1.2诊断标准 脑病为精神意识状态改变持续>24 h,包括意识水平下降或改变、嗜睡或人格改变,排除外伤性、代谢性、肿瘤、乙醇滥用、脓毒症及其他非感染性原因[5]。

脑炎采用国际脑炎协作组的标准[6],主要标准(必须有):(脑病表现)持续24 h以上的意识障碍。次要标准:①明确记录的发热,体温≥38 ℃:起病前或后72 h内;②全面性或局灶性癫痫发作:不能用既往已存在的发作性疾病完全解释;③新出现的局灶性神经系统表现;④脑脊液(CSF):有核细胞计数>5×106/L;⑤神经影像学检查:新发脑实质异常[4];⑥脑电图(EEG):符合脑炎改变,且无其他可解释的原因;⑦除外各种脑病。以上有2条为可能脑炎;≥3条为很可能脑炎;确诊需要有病原学证据。

1.3预后 预后不良为出现以下情况:①住院死亡;②住院期间需要进行气管切开;③出院时需进行胃肠内管饲;④需要在出院后进行身体康复治疗;⑤难治性癫痫:正确服用两种及以上抗癫痫药物仍不能维持无发作。预后良好:无上述不良结局。

1.4方法 收集患儿的临床资料,依据预后分为预后不良组(n=34)和预后良好组(n=71)。采用多因素Logistic回归分析影响AE不良预后的因素。

• • • •

* 题目
接着上方关于脑炎诊断标准与预后分组的展示文本，从其最后一句之后往下续写。 下列材料取自另一来源。

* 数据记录
• • • •

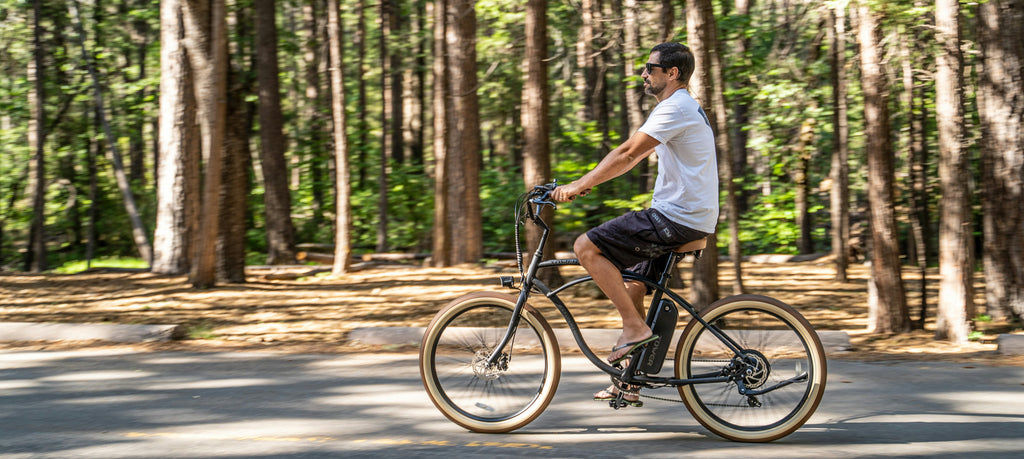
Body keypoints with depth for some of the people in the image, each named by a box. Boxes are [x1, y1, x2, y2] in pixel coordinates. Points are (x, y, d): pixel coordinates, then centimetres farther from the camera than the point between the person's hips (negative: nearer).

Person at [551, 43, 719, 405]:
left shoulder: (676, 108, -13)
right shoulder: (683, 108, 22)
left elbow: (627, 154, -20)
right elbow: (632, 157, 22)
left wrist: (578, 186, -17)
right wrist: (586, 182, 16)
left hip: (677, 219, -11)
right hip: (685, 218, 11)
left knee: (586, 247, -12)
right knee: (631, 286, 16)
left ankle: (635, 328, -10)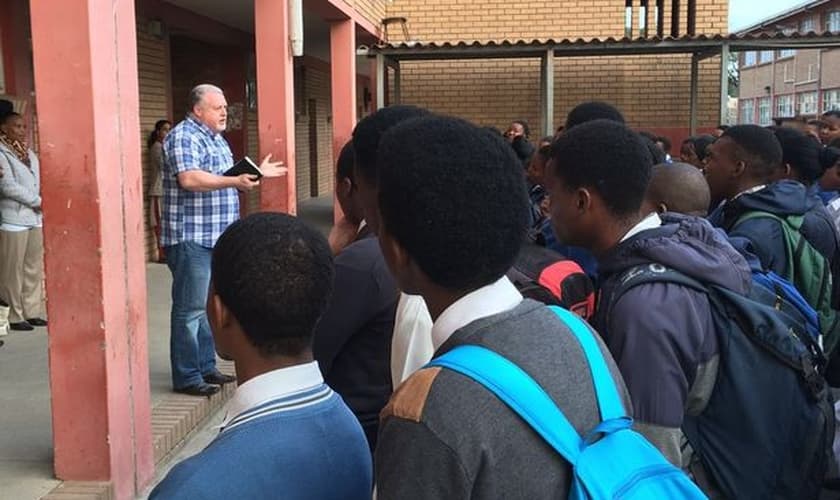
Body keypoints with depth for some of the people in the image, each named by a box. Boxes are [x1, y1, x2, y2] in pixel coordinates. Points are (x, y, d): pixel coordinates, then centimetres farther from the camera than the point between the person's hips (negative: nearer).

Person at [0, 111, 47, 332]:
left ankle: (32, 312, 16)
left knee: (34, 268, 9)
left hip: (35, 218, 7)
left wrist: (40, 204, -1)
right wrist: (37, 201, -9)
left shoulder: (30, 154, 16)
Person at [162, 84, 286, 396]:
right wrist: (234, 181, -31)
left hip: (215, 238, 10)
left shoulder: (216, 139, 19)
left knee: (209, 307, 15)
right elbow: (189, 179, -27)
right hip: (191, 238, -10)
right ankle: (186, 378, 0)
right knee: (191, 309, -6)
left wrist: (257, 172, 24)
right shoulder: (183, 137, -12)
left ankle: (206, 368, 24)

• • • •

* 答案栏
2 结 果

2.1患儿临床表现 共纳入AE患儿105例,男性66例,女性39例,年龄为6个月~15岁,中位年龄为3.3岁。患儿临床表现主要为发热、头痛、惊厥、意识障碍、呕吐、精神行为异常等症状,见表1。

表1 患儿临床表现

2.2预后 105例AE患儿中预后不良34例(32.4%),其中院内死亡5例(4.8%),出院时需气管切开、胃肠内管饲、需要康复治疗或需口服2种及以上抗癫痫药的难治性癫痫共29例;预后良好患儿71例(67.6%)。经病原学检查证实感染病原以疱疹病毒和流感病毒为主,其中单纯疱疹病毒17例(16.2%),流感病毒12例(11.4%),人疱疹病毒6/7型9例(8.6%),肠道病毒8例(7.6%),水痘带状疱疹病毒2例(1.9%),巨细胞病毒1例(0.9%),56例(53.3%)病原未明确。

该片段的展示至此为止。